*Problem description*. Look through the records below for the line with "book [182,198,228,223] ->" and the line with "camera: 15 degrees right, 5 degrees up", then return those lines and all lines between, exactly.
____________
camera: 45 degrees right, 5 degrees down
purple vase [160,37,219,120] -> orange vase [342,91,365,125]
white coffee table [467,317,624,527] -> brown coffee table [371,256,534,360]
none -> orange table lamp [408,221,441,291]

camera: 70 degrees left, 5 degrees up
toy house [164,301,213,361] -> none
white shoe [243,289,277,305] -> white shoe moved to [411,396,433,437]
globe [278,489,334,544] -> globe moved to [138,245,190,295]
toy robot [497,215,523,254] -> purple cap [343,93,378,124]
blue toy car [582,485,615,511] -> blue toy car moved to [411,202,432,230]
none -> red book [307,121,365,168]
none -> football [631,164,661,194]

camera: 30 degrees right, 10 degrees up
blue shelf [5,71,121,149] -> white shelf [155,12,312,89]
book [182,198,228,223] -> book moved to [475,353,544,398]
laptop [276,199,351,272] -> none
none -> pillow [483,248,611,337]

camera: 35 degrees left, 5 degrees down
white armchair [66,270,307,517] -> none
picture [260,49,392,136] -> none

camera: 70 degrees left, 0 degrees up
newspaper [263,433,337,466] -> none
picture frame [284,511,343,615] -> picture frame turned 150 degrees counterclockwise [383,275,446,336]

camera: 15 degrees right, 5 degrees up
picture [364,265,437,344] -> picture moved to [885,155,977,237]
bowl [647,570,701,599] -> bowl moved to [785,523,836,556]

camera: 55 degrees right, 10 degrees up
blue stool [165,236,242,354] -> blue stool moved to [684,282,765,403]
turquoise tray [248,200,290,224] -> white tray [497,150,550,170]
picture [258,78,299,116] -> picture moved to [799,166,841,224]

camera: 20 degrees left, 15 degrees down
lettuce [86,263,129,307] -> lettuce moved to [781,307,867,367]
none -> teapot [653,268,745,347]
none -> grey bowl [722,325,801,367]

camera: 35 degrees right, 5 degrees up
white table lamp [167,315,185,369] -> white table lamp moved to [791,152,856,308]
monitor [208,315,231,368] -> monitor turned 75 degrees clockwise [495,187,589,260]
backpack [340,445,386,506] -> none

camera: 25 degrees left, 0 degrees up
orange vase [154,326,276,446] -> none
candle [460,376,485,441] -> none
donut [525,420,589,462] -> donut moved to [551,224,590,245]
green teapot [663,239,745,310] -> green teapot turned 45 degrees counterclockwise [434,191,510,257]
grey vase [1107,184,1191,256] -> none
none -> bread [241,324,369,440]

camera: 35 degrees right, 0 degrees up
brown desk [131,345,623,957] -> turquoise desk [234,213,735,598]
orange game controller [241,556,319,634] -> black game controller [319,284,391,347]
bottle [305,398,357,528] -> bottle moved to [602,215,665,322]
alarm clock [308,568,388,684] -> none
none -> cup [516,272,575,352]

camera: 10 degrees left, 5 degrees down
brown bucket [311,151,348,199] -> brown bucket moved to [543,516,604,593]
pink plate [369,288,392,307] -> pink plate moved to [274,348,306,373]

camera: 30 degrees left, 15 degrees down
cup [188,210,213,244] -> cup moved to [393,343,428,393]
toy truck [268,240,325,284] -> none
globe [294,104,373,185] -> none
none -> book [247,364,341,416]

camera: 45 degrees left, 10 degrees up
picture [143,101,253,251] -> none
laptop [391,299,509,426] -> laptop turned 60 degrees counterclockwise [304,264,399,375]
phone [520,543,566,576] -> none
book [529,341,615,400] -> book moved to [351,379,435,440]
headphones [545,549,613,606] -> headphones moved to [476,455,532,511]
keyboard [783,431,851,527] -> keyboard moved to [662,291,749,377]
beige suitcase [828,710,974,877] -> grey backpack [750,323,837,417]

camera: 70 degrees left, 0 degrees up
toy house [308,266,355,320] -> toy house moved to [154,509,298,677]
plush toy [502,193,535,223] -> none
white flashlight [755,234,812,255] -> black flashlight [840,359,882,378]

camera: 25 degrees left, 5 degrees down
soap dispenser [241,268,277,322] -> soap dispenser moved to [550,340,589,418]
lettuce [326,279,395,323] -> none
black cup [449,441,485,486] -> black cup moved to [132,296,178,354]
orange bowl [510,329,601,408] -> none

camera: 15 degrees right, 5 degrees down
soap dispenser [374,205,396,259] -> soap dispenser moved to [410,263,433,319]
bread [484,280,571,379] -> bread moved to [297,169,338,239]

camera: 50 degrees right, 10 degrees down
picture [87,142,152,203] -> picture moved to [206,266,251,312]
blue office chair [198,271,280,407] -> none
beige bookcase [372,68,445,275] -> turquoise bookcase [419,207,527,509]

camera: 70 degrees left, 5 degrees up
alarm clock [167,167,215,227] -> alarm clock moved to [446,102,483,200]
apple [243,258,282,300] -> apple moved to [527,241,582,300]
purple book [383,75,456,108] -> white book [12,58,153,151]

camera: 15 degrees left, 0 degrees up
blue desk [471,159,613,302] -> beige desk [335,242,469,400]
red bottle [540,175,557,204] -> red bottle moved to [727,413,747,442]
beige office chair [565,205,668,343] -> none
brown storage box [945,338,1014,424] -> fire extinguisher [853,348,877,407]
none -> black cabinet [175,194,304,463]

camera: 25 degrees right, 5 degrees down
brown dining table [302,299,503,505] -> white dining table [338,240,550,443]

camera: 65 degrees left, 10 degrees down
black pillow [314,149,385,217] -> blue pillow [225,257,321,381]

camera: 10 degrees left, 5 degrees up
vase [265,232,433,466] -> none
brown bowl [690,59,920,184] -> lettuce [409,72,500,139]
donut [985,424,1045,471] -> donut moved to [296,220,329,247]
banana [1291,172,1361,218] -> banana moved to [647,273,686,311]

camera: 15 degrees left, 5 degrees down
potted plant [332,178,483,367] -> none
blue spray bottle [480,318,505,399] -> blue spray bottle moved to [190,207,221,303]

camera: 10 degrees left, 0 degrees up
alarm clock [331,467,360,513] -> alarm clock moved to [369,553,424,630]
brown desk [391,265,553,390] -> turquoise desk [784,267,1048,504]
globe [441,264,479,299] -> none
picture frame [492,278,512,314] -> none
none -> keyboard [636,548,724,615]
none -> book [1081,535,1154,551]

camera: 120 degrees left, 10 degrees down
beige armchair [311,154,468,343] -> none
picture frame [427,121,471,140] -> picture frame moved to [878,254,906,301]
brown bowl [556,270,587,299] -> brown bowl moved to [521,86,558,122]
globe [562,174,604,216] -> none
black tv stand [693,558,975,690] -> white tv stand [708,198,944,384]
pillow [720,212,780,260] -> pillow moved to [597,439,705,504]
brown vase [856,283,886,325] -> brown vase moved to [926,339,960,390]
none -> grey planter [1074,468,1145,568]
____________
*The completed task*.
book [182,198,228,223] -> book moved to [475,353,544,398]
laptop [276,199,351,272] -> none
none -> pillow [483,248,611,337]

camera: 35 degrees left, 5 degrees down
white armchair [66,270,307,517] -> none
picture [260,49,392,136] -> none

camera: 70 degrees left, 0 degrees up
newspaper [263,433,337,466] -> none
picture frame [284,511,343,615] -> picture frame turned 150 degrees counterclockwise [383,275,446,336]

camera: 15 degrees right, 5 degrees up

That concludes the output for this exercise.